JOB
What you write should be an exact repeat of the lines from the one with "지방(g), PD00018: 10.22 -> 13" through the final line below, minus the pictures.

Data excerpts:
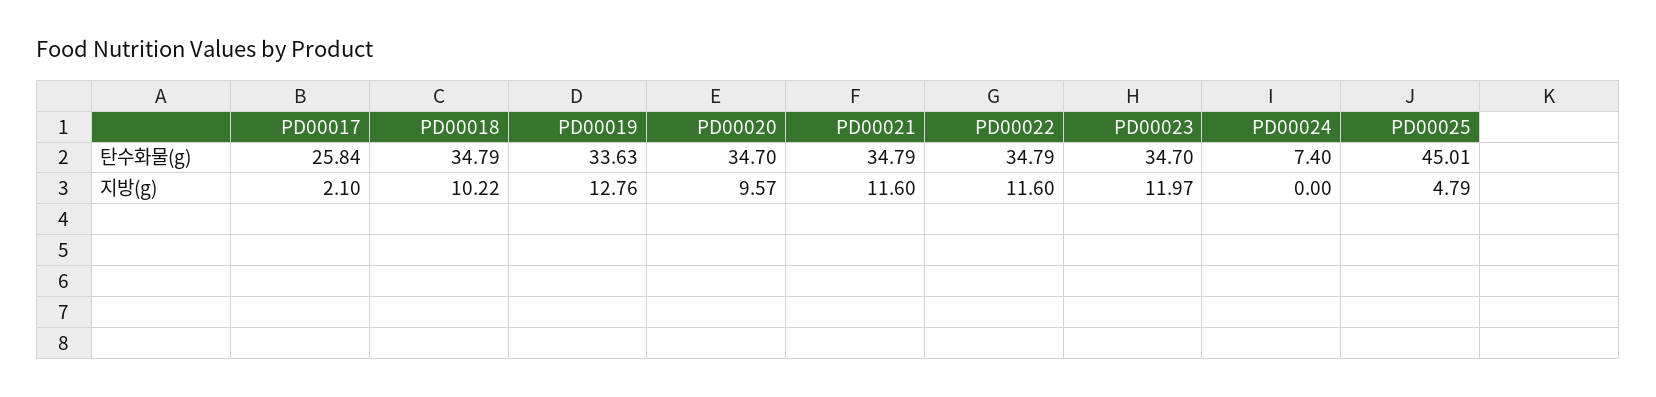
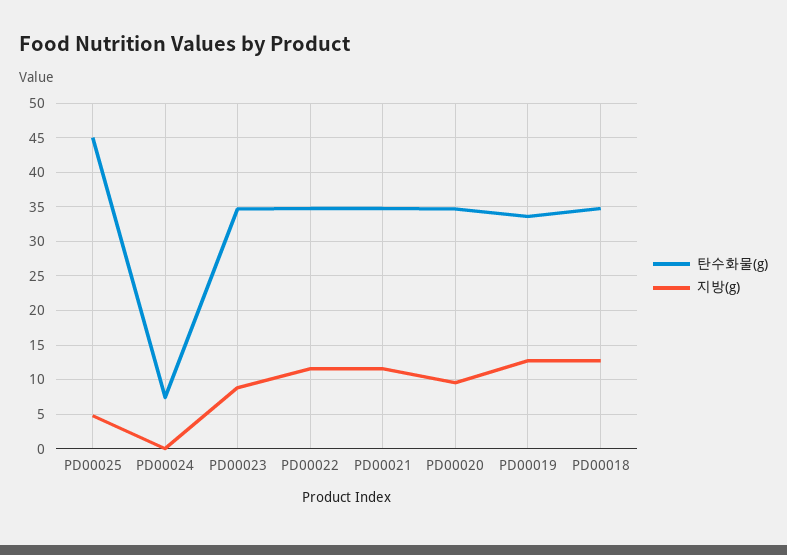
탄수화물(g), PD00017: 25.84 -> none
지방(g), PD00017: 2.1 -> none
지방(g), PD00018: 10.22 -> 13
지방(g), PD00023: 11.97 -> 9

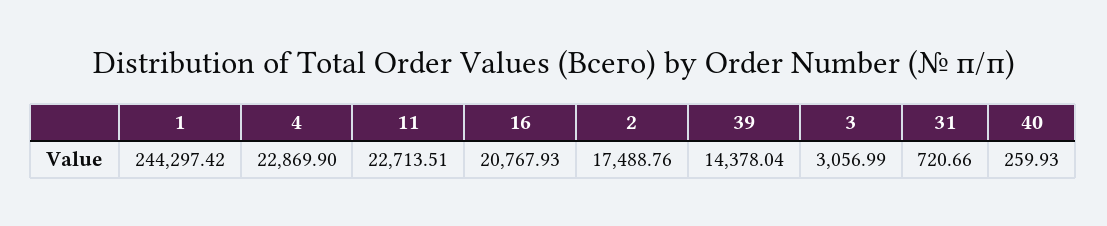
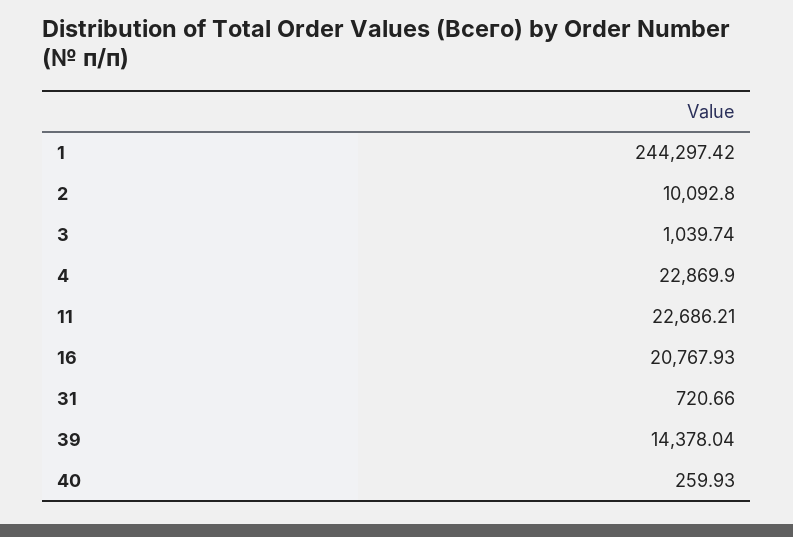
11: 22713.51 -> 22686.21
2: 17488.76 -> 10092.8
3: 3056.99 -> 1039.74

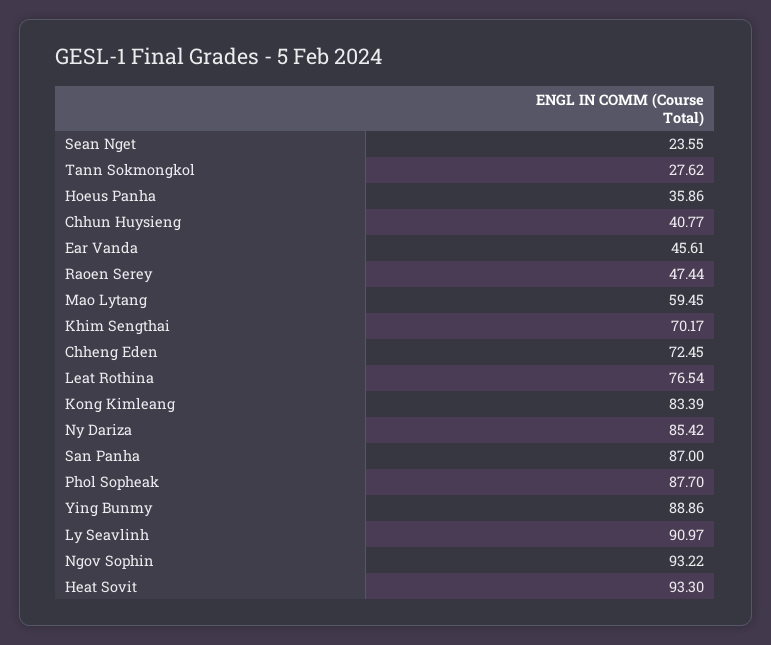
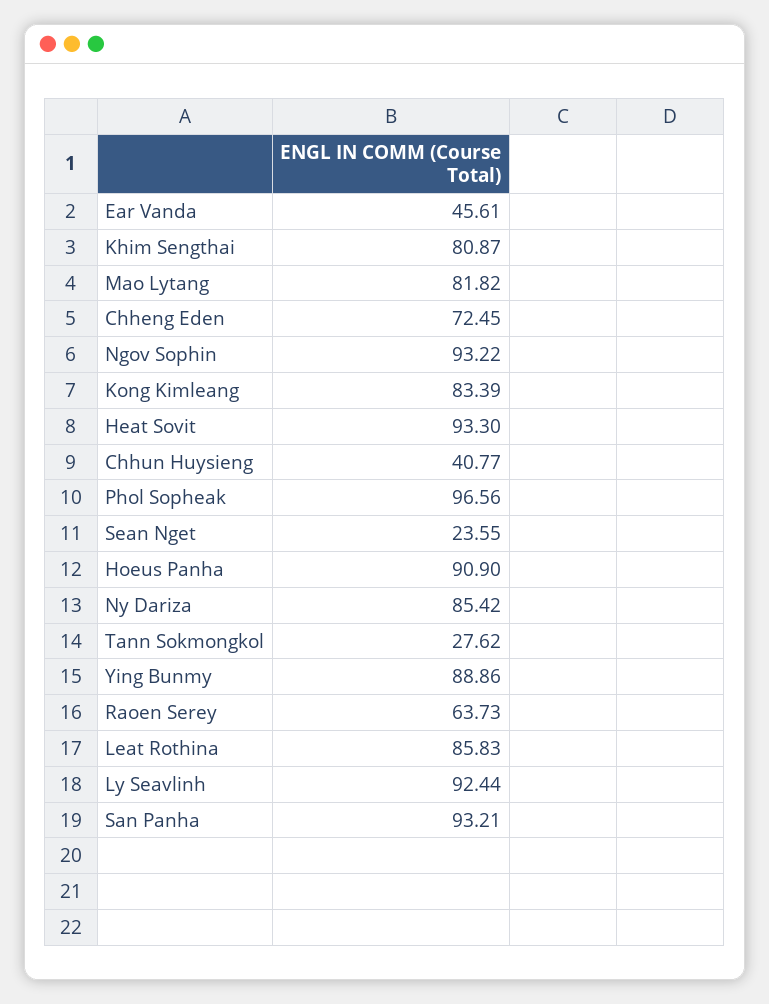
Hoeus Panha: 35.86 -> 90.9
Raoen Serey: 47.44 -> 63.73
Mao Lytang: 59.45 -> 81.82
Khim Sengthai: 70.17 -> 80.87
Leat Rothina: 76.54 -> 85.83
San Panha: 87 -> 93.21
Phol Sopheak: 87.7 -> 96.56
Ly Seavlinh: 90.97 -> 92.44

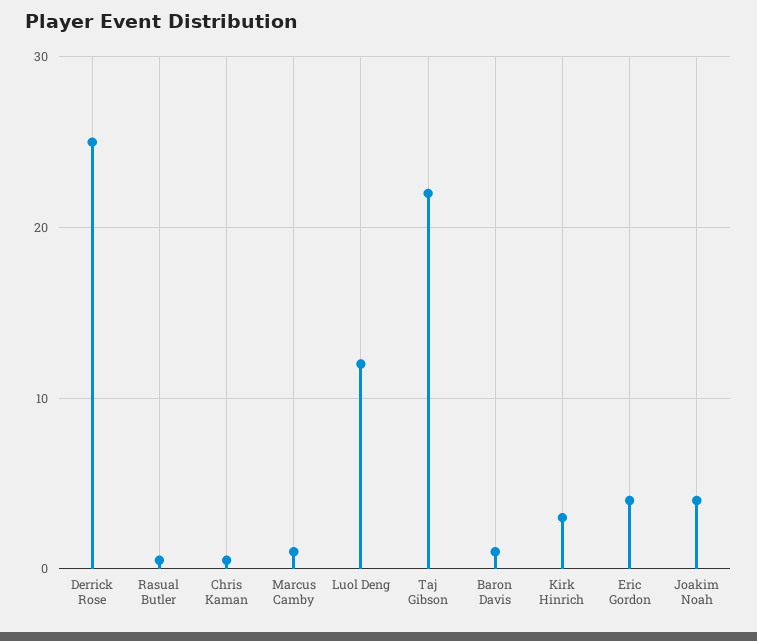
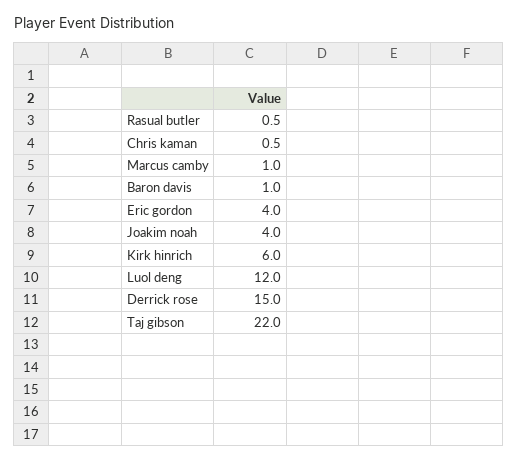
Derrick Rose: 25 -> 15
Kirk Hinrich: 3 -> 6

ANSWER BOX
지방(g), PD00018: 10.22 -> 13
지방(g), PD00023: 11.97 -> 9

11: 22713.51 -> 22686.21
2: 17488.76 -> 10092.8
3: 3056.99 -> 1039.74

Hoeus Panha: 35.86 -> 90.9
Raoen Serey: 47.44 -> 63.73
Mao Lytang: 59.45 -> 81.82
Khim Sengthai: 70.17 -> 80.87
Leat Rothina: 76.54 -> 85.83
San Panha: 87 -> 93.21
Phol Sopheak: 87.7 -> 96.56
Ly Seavlinh: 90.97 -> 92.44

Derrick Rose: 25 -> 15
Kirk Hinrich: 3 -> 6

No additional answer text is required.